• [操作要求 1] 请照原样输出下列数据行中从第一行一直到含有“ΕΙΔΗΣΕΙΣ ΑΠΟΚΛΕΙΣΤΙΚΑ ΣΤΟ”的那一行为止的全部内容（首尾两行都包括），图片不要放进答案。

• [原文]
_____

C) , Broker leader follower 的产生过程

Broker 接收到 Controller LeaderAndIsrRequest 消息后,交由 kafkaApis handle 处理

case RequestKeys. LeaderAndIsrKey => handleLeaderAndIsrRequest(request)

当前 Broker 成为副本的 leader 或者 follower 的入口函数

val (response , error) = replicaManager.becomeLeaderOrFollower(leaderAndIsrRequest , offsetManager)

当前 Broker 能不能成为 Broker ,取决于 Brokerid 是否与 leader 分配的 Brokerid 一致,一致就会成为 leader ,否则 follower

val partitionsTobeLeader = partitionState
  .filter{ case (partition , partitionStateInfo) => partitionStateInfo.leaderIsrAndControllerEpoch.leaderAndIsr.leader == config. brokerId }
val partitionsToBeFollower = (partitionState -- partitionsTobeLeader.keys)

真正的进入 leader 或者 follower 的过程

if   (!partitionsTobeLeader.isEmpty)
  makeLeaders(controllerId , controllerEpoch , partitionsTobeLeader , leaderAndISRRequest.correlationId , responseMap , offsetManager)
if (!partitionsToBeFollower.isEmpty)
  makeFollowers(controllerId , controllerEpoch , partitionsToBeFollower , leaderAndISRRequest.leaders , leaderAndISRRequest.correlationId , responseMap , offsetManager)

_____

• [给定数据行]

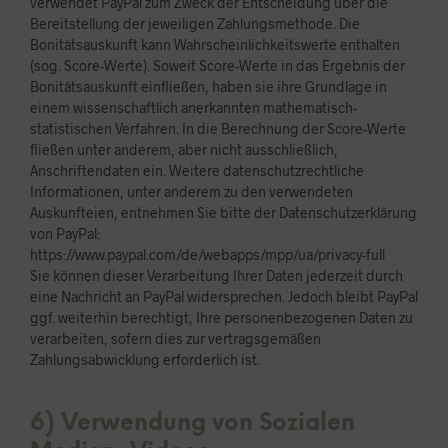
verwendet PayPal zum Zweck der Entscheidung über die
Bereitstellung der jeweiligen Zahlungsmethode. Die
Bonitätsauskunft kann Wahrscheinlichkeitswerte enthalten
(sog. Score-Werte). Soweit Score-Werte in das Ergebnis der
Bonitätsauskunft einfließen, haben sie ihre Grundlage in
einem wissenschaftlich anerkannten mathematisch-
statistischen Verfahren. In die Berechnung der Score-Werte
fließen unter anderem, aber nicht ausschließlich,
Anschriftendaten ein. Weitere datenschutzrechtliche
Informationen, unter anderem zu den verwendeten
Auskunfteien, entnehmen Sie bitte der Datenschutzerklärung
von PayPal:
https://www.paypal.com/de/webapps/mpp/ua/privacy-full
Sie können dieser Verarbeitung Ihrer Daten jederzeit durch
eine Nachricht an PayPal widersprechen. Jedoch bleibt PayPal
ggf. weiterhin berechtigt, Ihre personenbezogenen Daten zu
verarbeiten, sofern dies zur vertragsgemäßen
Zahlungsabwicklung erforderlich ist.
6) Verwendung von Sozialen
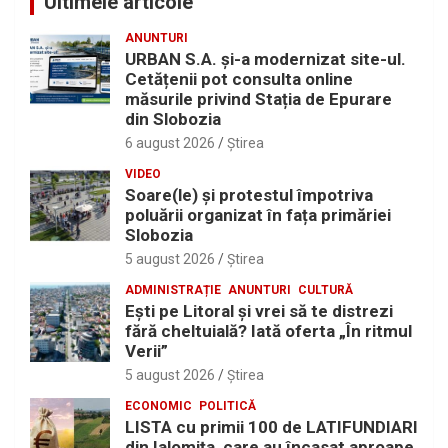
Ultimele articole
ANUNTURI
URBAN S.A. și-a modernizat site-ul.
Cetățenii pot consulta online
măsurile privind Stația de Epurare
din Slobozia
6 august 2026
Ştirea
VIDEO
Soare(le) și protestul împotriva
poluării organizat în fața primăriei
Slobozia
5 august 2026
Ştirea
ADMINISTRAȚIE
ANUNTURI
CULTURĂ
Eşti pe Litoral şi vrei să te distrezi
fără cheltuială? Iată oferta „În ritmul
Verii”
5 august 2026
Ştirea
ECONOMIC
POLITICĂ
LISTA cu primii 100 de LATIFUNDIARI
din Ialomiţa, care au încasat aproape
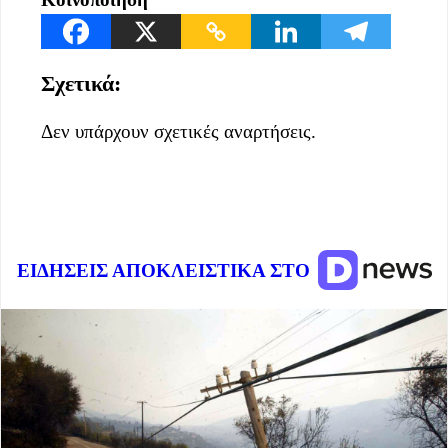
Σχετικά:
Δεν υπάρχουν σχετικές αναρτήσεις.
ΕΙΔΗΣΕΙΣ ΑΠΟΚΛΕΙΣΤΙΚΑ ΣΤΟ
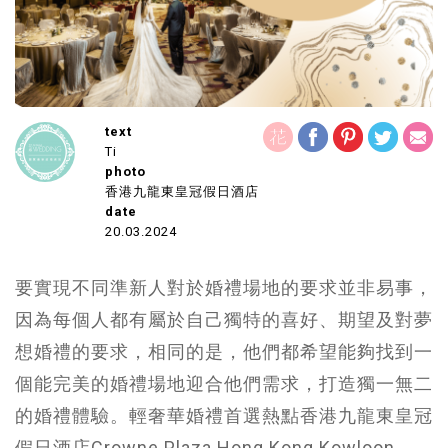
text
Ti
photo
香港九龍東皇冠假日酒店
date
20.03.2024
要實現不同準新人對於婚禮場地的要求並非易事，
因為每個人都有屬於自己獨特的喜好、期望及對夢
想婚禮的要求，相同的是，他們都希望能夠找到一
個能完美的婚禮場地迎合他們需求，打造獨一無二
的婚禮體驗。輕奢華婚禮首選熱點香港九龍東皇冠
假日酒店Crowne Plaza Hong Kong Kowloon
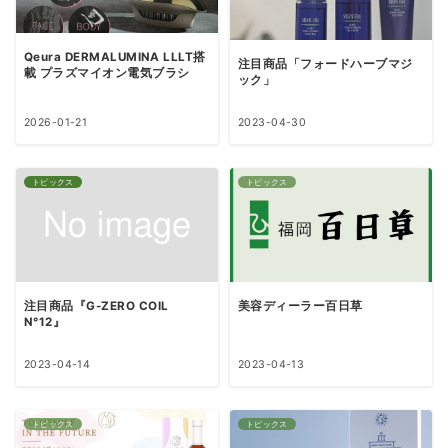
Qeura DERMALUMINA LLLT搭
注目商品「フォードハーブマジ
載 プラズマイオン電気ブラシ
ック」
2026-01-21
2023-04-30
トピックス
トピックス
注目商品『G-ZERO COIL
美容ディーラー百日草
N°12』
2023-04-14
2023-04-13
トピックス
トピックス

_____

• [操作要求 2] 根据原文，Broker 收到 Controller 的哪种消息后会交给 kafkaApis 处理？

• [答题区 1]
verwendet PayPal zum Zweck der Entscheidung über die
Bereitstellung der jeweiligen Zahlungsmethode. Die
Bonitätsauskunft kann Wahrscheinlichkeitswerte enthalten
(sog. Score-Werte). Soweit Score-Werte in das Ergebnis der
Bonitätsauskunft einfließen, haben sie ihre Grundlage in
einem wissenschaftlich anerkannten mathematisch-
statistischen Verfahren. In die Berechnung der Score-Werte
fließen unter anderem, aber nicht ausschließlich,
Anschriftendaten ein. Weitere datenschutzrechtliche
Informationen, unter anderem zu den verwendeten
Auskunfteien, entnehmen Sie bitte der Datenschutzerklärung
von PayPal:
https://www.paypal.com/de/webapps/mpp/ua/privacy-full
Sie können dieser Verarbeitung Ihrer Daten jederzeit durch
eine Nachricht an PayPal widersprechen. Jedoch bleibt PayPal
ggf. weiterhin berechtigt, Ihre personenbezogenen Daten zu
verarbeiten, sofern dies zur vertragsgemäßen
Zahlungsabwicklung erforderlich ist.
6) Verwendung von Sozialen
Ultimele articole
ANUNTURI
URBAN S.A. și-a modernizat site-ul.
Cetățenii pot consulta online
măsurile privind Stația de Epurare
din Slobozia
6 august 2026
Ştirea
VIDEO
Soare(le) și protestul împotriva
poluării organizat în fața primăriei
Slobozia
5 august 2026
Ştirea
ADMINISTRAȚIE
ANUNTURI
CULTURĂ
Eşti pe Litoral şi vrei să te distrezi
fără cheltuială? Iată oferta „În ritmul
Verii”
5 august 2026
Ştirea
ECONOMIC
POLITICĂ
LISTA cu primii 100 de LATIFUNDIARI
din Ialomiţa, care au încasat aproape
Σχετικά:
Δεν υπάρχουν σχετικές αναρτήσεις.
ΕΙΔΗΣΕΙΣ ΑΠΟΚΛΕΙΣΤΙΚΑ ΣΤΟ

• [答题区 2] LeaderAndIsrRequest 消息。